У странницы слёзы из глаз.
— Спасибо вам, болезные, за ласку ко мне…
Так и осталась она у Горбуни. Пожила с полгода у них, да засобиралась умирать. Уже на смертном одре подзывает хозяюшку и говорит:
— Слушай, Ивановна, мне жить недолго, день, два… Грешница я была великая. Едва ли простит меня господь, ведь я была, подружкой пугачёвского атамана… Он захватил меня на заводе, да и увёз силой… Когда нас разбили за Уралом, мы бежали через Сатку. Ехали мы в кибитке и везли большой сундук… Ночью приехали к реке Ай… Мой-то и говорит мне: «Акулина, дело нашего батюшки плохо… Этот сундук полон серебра да золота… Давай зароем его здесь»… Вытащили мы сундук, нашли на берегу два дуба, вырыли под ними яму, положили в неё клад, да завалили землёй и каменьями… — Кто из нас останется в живых, — сказал мой-то, — тот и попользуется всем добром… А место приметливое: два дуба здесь и три дуба на том берегу… Потом мы сели на лошадей и переправились в брод… Конец, знамо, был плохой… Моего-то убили в драке, а я попала в Оренбург… Так с тех пор и не была у клада. Думала уже с тем и в могилу лечь… да хочу наградить тебя за любовь ко мне, старухе… А лежит сундук вправо от дороги, в тридцати шагах…
Умерла странница, а клад ведь и в самом деле казак Горбуня отыскал. Вот с чего и почалось его богачество… Вот оно как! Отсель и пошло «от Пугача забогатели»…
…Дедушка тоже с охотой рассказывал про Пугачёва:
— Он-то за простой народ шёл биться, хоть и царём себя выдавал! А как же иначе, в ту пору так уж велось…
Дед лежал на «кошачьей горке» и вспоминал бывальщины. К нему под бочок подкатился и я.
— Скажи, дедко, и впрямь он тут воевал?
— Тут-то при нашей Магнитной знаткое сражение у него вышло… Годи скажу всё по порядку. Слушай, милый…
Он помолчал, собираясь с мыслями, и повёл воспоминание.

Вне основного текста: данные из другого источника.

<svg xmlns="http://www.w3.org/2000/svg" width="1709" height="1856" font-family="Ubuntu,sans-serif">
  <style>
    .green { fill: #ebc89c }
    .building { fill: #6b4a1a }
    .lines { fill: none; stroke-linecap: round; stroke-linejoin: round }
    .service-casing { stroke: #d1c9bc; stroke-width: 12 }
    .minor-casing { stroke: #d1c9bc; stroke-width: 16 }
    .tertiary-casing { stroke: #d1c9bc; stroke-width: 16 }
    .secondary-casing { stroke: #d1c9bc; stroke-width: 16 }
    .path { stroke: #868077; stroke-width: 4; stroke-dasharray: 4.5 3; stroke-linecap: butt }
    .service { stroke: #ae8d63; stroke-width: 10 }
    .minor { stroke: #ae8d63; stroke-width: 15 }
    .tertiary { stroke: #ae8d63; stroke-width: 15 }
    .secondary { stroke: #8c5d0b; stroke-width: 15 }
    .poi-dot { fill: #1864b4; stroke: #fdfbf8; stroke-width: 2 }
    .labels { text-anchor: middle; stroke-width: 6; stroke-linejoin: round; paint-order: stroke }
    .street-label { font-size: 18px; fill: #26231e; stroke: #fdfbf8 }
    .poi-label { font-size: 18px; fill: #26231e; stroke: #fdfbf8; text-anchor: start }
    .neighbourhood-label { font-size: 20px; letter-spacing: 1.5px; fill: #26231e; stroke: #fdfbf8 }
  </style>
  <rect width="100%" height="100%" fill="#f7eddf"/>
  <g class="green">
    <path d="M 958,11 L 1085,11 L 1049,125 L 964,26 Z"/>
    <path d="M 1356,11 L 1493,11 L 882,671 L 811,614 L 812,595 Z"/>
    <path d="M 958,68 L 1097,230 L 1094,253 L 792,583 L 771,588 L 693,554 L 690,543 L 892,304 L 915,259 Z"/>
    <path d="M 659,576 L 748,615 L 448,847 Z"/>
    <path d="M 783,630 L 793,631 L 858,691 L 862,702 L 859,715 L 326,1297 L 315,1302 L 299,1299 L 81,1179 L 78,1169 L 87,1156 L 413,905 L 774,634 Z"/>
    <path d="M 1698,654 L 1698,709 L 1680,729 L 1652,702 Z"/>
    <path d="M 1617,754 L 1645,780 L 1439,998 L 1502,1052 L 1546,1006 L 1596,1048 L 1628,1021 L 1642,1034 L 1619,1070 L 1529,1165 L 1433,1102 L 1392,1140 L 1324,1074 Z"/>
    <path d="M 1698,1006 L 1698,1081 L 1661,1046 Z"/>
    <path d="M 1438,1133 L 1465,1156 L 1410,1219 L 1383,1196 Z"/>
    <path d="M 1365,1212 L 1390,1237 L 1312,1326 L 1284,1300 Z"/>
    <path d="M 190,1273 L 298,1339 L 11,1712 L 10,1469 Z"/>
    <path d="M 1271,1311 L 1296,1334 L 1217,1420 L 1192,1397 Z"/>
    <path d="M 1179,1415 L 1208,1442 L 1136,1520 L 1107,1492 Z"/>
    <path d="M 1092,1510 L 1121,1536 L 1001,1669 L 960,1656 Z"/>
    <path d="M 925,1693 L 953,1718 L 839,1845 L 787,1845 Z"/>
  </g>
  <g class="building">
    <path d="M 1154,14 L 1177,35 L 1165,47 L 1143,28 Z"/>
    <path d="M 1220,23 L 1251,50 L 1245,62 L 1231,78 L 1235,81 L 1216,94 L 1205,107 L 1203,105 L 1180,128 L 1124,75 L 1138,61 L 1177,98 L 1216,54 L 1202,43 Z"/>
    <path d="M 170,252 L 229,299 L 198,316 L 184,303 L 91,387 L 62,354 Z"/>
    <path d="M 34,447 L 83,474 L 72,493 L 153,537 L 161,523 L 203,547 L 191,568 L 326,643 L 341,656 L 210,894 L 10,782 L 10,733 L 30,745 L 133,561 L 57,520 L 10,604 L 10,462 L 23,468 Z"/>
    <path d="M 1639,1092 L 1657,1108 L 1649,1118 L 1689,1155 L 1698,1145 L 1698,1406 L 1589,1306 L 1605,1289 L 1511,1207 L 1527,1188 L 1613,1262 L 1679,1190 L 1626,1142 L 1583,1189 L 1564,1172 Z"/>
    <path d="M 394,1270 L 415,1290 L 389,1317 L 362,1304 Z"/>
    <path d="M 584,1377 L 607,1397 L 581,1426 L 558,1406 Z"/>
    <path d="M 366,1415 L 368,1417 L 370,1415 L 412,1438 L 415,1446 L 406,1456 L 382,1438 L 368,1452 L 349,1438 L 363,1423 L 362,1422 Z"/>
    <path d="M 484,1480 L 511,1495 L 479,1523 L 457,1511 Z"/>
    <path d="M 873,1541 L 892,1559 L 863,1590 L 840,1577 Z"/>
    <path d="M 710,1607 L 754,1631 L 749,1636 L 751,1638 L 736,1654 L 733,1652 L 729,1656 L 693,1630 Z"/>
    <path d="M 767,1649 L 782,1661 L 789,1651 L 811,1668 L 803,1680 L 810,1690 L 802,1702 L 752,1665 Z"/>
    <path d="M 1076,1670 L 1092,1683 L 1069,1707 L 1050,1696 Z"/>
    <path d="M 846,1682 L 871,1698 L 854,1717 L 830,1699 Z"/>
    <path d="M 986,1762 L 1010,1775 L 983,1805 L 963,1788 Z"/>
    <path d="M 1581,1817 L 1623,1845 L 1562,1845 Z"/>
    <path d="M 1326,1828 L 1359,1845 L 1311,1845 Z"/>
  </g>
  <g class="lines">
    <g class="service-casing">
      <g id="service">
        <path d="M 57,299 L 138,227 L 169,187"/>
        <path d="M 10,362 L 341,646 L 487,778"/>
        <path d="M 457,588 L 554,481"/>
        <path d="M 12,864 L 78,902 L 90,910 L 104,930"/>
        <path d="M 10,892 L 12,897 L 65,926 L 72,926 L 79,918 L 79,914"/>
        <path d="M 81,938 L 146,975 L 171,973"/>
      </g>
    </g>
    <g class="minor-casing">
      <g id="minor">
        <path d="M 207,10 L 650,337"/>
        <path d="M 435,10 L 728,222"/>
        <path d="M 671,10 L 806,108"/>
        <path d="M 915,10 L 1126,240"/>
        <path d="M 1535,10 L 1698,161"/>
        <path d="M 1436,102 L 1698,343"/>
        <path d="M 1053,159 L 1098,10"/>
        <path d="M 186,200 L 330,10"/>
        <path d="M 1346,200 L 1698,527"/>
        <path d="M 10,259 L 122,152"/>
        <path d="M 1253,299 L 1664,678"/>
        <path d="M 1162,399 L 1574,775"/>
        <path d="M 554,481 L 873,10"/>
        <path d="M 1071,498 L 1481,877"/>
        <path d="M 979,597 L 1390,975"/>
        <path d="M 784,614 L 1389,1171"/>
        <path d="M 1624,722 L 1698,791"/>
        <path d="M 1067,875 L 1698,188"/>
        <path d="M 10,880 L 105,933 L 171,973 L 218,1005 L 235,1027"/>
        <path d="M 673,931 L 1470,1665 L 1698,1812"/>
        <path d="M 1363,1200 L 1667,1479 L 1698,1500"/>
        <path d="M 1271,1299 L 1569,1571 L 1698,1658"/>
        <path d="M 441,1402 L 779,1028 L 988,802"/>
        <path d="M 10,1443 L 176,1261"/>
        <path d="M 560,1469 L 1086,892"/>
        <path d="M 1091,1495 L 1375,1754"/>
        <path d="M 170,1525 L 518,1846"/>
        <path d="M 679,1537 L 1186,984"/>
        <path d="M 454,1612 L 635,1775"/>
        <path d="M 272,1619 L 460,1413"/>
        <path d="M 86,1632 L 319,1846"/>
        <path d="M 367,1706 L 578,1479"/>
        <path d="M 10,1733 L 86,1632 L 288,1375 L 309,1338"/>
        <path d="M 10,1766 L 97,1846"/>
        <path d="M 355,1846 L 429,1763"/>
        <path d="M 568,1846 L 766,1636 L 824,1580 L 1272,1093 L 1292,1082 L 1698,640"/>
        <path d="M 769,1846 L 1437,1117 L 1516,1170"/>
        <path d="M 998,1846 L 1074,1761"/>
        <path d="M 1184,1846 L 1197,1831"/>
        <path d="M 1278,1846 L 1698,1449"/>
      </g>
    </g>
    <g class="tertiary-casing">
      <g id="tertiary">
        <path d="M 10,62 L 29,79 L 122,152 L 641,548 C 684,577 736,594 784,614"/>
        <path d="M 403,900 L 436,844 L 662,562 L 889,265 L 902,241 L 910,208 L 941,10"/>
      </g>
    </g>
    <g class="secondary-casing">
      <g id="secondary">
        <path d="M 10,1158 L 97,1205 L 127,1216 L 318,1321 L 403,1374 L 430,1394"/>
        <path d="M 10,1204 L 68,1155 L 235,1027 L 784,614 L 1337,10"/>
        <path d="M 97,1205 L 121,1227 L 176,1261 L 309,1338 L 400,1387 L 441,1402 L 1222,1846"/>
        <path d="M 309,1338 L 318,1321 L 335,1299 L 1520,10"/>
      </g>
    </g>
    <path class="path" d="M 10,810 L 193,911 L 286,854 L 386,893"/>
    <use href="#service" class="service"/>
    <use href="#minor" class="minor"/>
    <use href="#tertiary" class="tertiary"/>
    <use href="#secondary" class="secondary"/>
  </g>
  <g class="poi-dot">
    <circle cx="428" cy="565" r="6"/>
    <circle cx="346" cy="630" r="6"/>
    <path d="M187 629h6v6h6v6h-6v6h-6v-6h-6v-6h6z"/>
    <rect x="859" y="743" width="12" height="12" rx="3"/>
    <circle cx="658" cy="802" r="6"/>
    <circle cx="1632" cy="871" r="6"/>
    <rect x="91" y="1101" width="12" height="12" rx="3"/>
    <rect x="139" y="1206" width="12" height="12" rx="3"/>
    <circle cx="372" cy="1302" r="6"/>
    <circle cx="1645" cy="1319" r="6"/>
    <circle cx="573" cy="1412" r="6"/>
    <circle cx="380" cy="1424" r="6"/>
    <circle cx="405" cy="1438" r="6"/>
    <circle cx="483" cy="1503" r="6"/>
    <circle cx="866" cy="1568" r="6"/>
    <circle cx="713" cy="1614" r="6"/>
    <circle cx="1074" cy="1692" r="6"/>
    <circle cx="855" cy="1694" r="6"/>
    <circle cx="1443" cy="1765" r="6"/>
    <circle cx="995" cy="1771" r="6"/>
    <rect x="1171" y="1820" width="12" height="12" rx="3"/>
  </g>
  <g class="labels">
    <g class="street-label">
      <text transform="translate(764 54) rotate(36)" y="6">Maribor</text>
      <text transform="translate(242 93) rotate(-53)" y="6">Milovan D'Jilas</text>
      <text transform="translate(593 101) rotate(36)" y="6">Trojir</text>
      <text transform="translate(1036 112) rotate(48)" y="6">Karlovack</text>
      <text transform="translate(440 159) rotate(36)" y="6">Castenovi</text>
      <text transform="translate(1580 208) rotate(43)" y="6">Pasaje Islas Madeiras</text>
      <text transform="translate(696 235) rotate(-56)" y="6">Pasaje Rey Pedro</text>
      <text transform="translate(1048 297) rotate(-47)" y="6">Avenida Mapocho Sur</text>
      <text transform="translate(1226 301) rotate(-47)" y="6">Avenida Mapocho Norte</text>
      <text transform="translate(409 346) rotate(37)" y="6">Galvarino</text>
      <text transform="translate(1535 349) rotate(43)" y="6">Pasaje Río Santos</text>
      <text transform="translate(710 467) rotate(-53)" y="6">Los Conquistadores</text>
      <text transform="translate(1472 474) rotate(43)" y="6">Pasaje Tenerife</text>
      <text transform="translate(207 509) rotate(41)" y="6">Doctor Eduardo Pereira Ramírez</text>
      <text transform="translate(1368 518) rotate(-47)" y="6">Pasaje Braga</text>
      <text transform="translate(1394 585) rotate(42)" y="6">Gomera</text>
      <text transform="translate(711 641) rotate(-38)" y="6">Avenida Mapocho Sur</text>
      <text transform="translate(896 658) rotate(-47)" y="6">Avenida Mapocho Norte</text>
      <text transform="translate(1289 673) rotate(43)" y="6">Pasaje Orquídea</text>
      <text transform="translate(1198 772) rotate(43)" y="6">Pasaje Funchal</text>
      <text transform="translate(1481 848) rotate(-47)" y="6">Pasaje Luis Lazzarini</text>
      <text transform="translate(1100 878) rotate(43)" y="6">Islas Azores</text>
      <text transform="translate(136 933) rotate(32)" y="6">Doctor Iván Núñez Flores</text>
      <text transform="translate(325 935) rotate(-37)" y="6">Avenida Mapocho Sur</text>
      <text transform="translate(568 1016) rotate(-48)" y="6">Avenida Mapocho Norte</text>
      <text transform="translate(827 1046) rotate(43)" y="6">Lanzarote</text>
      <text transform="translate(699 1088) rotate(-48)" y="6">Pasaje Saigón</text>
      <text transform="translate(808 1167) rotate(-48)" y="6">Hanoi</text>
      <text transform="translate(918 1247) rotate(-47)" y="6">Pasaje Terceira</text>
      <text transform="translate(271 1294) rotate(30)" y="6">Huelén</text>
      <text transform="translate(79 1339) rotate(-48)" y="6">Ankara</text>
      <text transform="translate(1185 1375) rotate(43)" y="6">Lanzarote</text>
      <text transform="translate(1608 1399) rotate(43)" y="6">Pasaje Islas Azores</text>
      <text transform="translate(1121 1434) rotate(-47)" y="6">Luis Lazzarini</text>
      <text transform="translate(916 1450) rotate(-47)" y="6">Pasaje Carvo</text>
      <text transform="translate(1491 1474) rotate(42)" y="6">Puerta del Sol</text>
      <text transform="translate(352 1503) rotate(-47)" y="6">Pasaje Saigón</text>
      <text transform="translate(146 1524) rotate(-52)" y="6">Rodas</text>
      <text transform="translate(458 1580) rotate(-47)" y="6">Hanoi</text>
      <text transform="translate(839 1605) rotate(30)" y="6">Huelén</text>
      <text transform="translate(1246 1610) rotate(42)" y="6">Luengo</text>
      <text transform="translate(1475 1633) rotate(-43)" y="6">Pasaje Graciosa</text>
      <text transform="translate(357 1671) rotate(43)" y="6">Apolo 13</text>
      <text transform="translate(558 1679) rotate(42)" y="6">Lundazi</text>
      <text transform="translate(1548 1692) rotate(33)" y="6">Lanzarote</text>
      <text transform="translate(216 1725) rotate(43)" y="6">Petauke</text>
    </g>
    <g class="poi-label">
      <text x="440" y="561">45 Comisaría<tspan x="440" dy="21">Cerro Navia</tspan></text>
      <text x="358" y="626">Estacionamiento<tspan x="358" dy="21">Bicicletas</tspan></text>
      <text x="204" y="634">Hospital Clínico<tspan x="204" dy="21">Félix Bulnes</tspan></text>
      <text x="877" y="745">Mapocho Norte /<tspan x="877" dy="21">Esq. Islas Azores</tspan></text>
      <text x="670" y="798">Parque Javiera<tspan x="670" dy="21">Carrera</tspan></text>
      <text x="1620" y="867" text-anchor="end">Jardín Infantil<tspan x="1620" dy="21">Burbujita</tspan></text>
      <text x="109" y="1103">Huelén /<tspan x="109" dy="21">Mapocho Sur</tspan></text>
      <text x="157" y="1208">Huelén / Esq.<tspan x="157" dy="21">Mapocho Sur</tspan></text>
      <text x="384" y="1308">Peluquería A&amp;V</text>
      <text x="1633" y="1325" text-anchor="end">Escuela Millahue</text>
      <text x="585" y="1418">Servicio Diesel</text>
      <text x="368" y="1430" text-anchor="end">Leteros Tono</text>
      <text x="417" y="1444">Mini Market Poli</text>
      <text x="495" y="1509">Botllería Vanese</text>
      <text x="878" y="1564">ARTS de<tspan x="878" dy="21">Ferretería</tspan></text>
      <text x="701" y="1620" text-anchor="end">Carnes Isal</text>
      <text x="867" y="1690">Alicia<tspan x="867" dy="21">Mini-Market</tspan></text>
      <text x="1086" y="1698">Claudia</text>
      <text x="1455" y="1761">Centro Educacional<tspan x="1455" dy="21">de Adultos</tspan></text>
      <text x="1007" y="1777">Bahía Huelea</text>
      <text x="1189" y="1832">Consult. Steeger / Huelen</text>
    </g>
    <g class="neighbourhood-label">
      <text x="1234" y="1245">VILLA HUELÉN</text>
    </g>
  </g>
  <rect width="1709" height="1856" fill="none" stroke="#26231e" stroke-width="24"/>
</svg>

— Конечно, ни я, ни батюшко мой, сами-то Емельяна Ивановича Пугачёва не видели, а вот дедушко мой, так не то, что видел, но и к ручке прикладывался. Для других он был Пугач, а для сиротской казачьей доли царь. Так вот в наших окраинах и шла та война. Тут степи, как видишь кругам, простора много. А как завоевались с Емельяном Ивановичем и того тише в степу стало. Башкиры, да киргизы подале откочевали в Орду: ни овечьих отар не стало на степу, ни конских табунов. Из ордынцев остались те, кто незамиренным был, кто царским притеснением недоволен был, тот на коня, сабельку в руки, да к Емельяну Ивановичу под его вольные хорунки становился…
Казак помолчал, задумался. Глаза его затуманились, словно перед мысленным взором его представилось далёкое-предалёкое прошлое. Вздохнул.
— Что тут в наших краях было? — продолжал он. — Тут с полудня на полуночь редкими городками строены были крепостцы Верхне-Яицкой дистанции: вот наша Магнитная, Карагайская, Кизильская, Петропавловская, Степная. Во всех, в те годочки, дай бог, ежели до тысчёнки ратных людей набиралось, да десятка три орудиев. Только повыше от нас, над старым Яиком, там, где Урляда в него втекает, стояла деревянная, но крепкая своими валами да заплотами, да гарнизоном Верхне-Яицкая крепость; в наше времячко и крепости там нет и кличут городок Верхнеуральском. Так-то вот…
Дедко разгладил бороду, приосанился.